One of the heaviest drags on mobile spending is the limitation of mobile measurement; vendors know progress in data collection opens budgets. For example, MediaLets CEO Richy Glassberg said that when the company began incorporating view-through metrics into its reporting – expanding mobile visibility from a single conversion into more of a funnel – ad spending on its servers increased as well.
“Most [marketers] invest because they understand that it’s strategic,” said Steve Latham, CEO at Encore Media Metrics, an attribution software provider. “But they struggle to show ROI for mobile, and it undercuts budget decisions.”
Limitations in mobile measurement force reliance on last-click conversions, Latham said. This is because mobile ad servers are typically restricted to a single data point on an ad click-through or conversion, whereas desktop ad servers provide access to the whole user conversion path.
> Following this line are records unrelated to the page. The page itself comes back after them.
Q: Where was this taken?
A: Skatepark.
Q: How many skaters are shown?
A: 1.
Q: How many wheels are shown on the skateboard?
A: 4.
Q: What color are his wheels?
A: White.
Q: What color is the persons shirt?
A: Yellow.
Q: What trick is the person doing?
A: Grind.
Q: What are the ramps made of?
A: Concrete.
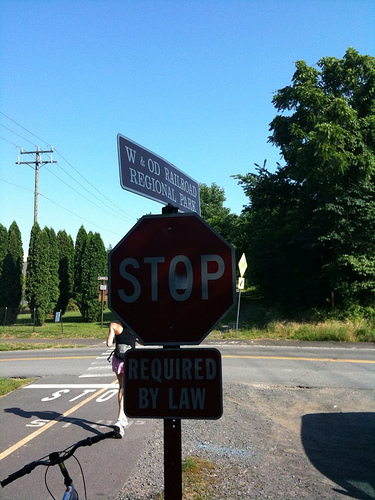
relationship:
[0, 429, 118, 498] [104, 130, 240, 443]
bike at sign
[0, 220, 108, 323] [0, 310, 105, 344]
trees on a corner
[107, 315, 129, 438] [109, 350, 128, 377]
girl wearing shorts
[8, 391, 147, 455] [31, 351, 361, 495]
shadow on ground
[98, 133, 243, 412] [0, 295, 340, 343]
sign in a yard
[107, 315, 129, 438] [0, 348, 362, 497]
girl on ground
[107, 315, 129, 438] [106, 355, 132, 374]
girl in shorts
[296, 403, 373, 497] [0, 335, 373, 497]
shadow on road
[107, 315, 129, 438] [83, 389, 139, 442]
girl wearing shoe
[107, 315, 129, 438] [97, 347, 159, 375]
girl wearing shorts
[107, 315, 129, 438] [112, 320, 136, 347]
girl wears tank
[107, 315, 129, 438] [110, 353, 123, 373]
girl wears shorts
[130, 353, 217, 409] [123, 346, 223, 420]
writing on sign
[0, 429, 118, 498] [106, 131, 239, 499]
bike near sign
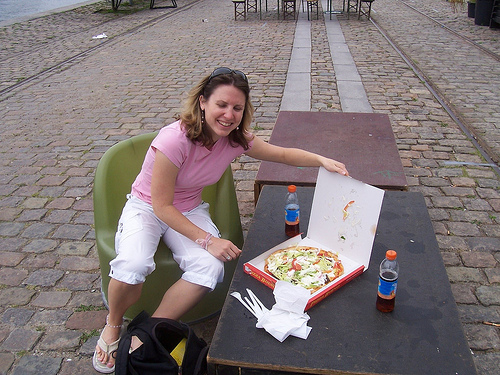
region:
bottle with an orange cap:
[373, 243, 413, 336]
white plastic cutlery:
[227, 284, 266, 326]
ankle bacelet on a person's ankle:
[96, 313, 124, 334]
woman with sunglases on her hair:
[182, 60, 262, 155]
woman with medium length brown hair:
[163, 59, 259, 159]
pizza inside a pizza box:
[256, 232, 368, 307]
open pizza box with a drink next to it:
[260, 166, 375, 306]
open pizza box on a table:
[269, 150, 379, 307]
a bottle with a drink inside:
[376, 243, 408, 335]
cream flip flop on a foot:
[78, 321, 120, 371]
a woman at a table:
[98, 43, 385, 318]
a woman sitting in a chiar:
[83, 25, 373, 372]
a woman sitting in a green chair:
[105, 61, 321, 346]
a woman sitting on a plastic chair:
[57, 23, 344, 365]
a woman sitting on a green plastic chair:
[72, 65, 279, 357]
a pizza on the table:
[250, 150, 432, 372]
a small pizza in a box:
[204, 139, 422, 362]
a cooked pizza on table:
[272, 156, 428, 331]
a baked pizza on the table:
[133, 145, 464, 373]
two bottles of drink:
[297, 161, 459, 373]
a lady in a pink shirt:
[98, 82, 243, 313]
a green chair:
[88, 110, 235, 314]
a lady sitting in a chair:
[130, 93, 245, 291]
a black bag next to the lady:
[107, 311, 172, 362]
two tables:
[235, 108, 446, 359]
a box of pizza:
[262, 170, 380, 293]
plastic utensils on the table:
[225, 290, 262, 310]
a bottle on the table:
[372, 243, 399, 303]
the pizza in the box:
[267, 240, 337, 286]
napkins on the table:
[267, 285, 312, 334]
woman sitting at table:
[108, 42, 215, 329]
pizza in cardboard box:
[270, 222, 345, 287]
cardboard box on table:
[235, 214, 399, 310]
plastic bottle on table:
[384, 240, 399, 296]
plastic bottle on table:
[278, 185, 301, 221]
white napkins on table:
[264, 277, 307, 337]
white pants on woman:
[122, 187, 222, 287]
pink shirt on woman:
[150, 122, 241, 213]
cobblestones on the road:
[21, 54, 153, 156]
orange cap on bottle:
[385, 248, 395, 260]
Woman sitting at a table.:
[87, 51, 347, 373]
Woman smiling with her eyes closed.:
[173, 60, 264, 155]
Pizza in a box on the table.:
[238, 159, 394, 315]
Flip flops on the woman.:
[88, 314, 127, 373]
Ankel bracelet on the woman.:
[103, 313, 123, 330]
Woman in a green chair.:
[86, 122, 248, 327]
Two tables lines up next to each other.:
[203, 104, 479, 373]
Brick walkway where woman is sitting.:
[1, 2, 498, 372]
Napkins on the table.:
[255, 278, 315, 345]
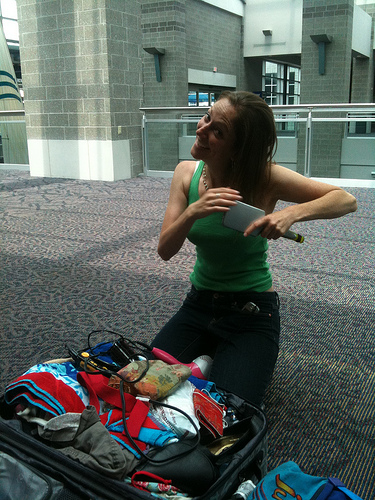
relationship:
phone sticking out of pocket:
[240, 299, 263, 313] [233, 300, 273, 328]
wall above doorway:
[184, 3, 243, 83] [187, 82, 232, 105]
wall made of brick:
[111, 5, 143, 174] [113, 56, 129, 70]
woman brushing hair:
[155, 91, 358, 393] [221, 90, 279, 191]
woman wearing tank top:
[155, 91, 358, 393] [185, 156, 273, 290]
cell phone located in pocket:
[240, 299, 263, 313] [233, 300, 273, 328]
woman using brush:
[155, 91, 358, 393] [223, 201, 306, 243]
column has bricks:
[14, 1, 145, 173] [21, 4, 58, 33]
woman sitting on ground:
[155, 91, 358, 393] [3, 166, 374, 495]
And, Glassberg pointed out, desktop’s 15-year head start over mobile gives it a broader amount of raw data to build upon.
But while mobile measurement accounts for the end of a sales funnel, numerous industry executives believe mobile represents an important mid-funnel marketing position (i.e., it affects user decisions but doesn’t have desktop’s direct sale utility).
Attribution firms acknowledge that as mobile experience matures the data will become more refined. But for tech companies anxious to connect marketing across channels, tracking only the final step in a long marketing funnel is like trying to fix a roof with a one-rung ladder.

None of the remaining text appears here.